Johnny Paychek

Personal information
- Nickname: Corn Belt's Pride
- Born: John J. Pacek June 11, 1914 Chicago, Illinois, U.S.
- Died: December 3, 1988 (aged 74) Western Springs, Illinois, U.S.
- Height: 6 ft 0.5 in (184 cm)
- Weight: Heavyweight

Boxing career
- Reach: 75 in (191 cm)
- Stance: Orthodox

Boxing record
- Wins: 38
- Win by KO: 28
- Losses: 6
- Draws: 2

= Johnny Paychek =

American boxer (1914–1988)

John J. Pacek (June 11, 1914 – December 3, 1988), better known by the ring name Johnny Paychek, was an American boxer. Though considered a journeyman, he did face Joe Louis in 1940 for the lineal heavyweight title. Louis beat him by a second-round knockout, in what turned out to be Paychek's only world championship try as a professional boxer.

After retiring from the ring, Paychek married and had two children. A longtime resident of Lyons, Illinois, Paychek died on December 3, 1988, at La Grange Memorial Hospital in Western Springs,Illinois.

Country singer Johnny Paycheck took his stage name as a tribute or reference to Paychek.
******************************
_Prompt 1_
Return everything in the Johnny Paychek article from "American boxer (1914–1988)" down to "a professional boxer.", copied exactly.
_Prompt 2_
According to the Johnny Paychek article, why did country singer Johnny Paycheck choose his stage name?

[Collected data]
******************************
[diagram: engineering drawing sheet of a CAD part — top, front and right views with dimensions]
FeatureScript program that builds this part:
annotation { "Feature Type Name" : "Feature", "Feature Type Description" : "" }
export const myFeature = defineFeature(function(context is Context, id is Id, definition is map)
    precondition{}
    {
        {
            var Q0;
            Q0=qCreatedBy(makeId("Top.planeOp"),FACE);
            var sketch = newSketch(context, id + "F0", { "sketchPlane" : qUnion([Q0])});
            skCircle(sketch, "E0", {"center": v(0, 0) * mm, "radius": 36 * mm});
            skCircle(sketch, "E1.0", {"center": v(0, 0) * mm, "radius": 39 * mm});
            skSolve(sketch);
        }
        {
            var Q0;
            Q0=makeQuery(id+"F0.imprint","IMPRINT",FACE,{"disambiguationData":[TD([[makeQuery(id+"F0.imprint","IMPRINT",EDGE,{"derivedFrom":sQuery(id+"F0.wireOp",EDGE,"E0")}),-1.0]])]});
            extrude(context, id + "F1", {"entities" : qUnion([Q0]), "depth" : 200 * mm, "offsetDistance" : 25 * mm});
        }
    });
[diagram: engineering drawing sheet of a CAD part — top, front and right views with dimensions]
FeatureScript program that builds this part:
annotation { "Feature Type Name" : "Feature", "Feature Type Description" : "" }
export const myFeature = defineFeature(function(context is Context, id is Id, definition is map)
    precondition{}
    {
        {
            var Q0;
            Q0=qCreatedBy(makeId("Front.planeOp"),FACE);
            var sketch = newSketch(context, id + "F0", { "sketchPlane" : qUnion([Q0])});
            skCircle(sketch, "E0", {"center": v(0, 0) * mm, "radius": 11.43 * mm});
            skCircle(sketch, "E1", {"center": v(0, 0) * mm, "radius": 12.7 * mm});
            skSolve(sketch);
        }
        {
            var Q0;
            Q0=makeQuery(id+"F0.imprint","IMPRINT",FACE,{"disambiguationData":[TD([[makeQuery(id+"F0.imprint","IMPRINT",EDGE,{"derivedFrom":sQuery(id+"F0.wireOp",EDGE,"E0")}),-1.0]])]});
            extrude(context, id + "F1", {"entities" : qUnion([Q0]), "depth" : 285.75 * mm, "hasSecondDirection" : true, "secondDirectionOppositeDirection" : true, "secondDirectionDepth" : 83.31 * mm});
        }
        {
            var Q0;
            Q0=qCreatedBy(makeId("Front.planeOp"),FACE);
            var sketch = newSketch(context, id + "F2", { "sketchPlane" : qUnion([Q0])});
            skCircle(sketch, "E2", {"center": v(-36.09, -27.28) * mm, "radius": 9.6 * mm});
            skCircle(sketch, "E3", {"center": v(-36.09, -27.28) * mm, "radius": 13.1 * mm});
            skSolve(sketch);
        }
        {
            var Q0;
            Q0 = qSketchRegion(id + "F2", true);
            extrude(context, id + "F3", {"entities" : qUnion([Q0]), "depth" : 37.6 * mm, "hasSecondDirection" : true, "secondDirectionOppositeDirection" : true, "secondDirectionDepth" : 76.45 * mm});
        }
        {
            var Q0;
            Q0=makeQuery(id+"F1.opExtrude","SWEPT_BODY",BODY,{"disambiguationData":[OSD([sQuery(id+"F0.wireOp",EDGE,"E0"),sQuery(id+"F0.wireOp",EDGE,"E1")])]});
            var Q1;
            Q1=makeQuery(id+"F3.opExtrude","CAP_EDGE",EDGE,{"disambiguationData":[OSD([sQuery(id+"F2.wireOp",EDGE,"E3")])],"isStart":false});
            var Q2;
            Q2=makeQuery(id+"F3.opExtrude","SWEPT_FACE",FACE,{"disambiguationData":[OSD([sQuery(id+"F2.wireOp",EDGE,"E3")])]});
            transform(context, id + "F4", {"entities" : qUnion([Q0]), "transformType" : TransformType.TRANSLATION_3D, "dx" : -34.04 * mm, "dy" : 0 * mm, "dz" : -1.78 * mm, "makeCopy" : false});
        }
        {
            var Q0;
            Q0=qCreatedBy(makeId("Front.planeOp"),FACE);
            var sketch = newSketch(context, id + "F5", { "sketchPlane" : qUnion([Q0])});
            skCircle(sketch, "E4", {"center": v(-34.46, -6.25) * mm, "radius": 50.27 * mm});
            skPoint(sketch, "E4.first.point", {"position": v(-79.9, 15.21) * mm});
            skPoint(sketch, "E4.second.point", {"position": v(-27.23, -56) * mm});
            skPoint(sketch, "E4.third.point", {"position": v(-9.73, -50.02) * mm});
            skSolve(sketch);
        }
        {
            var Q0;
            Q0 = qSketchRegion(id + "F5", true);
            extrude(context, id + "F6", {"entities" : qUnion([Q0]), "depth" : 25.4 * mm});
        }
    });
******************************
_Response box 1_
American boxer (1914–1988)

John J. Pacek (June 11, 1914 – December 3, 1988), better known by the ring name Johnny Paychek, was an American boxer. Though considered a journeyman, he did face Joe Louis in 1940 for the lineal heavyweight title. Louis beat him by a second-round knockout, in what turned out to be Paychek's only world championship try as a professional boxer.

_Response box 2_
He took the name as a tribute or reference to the boxer Johnny Paychek.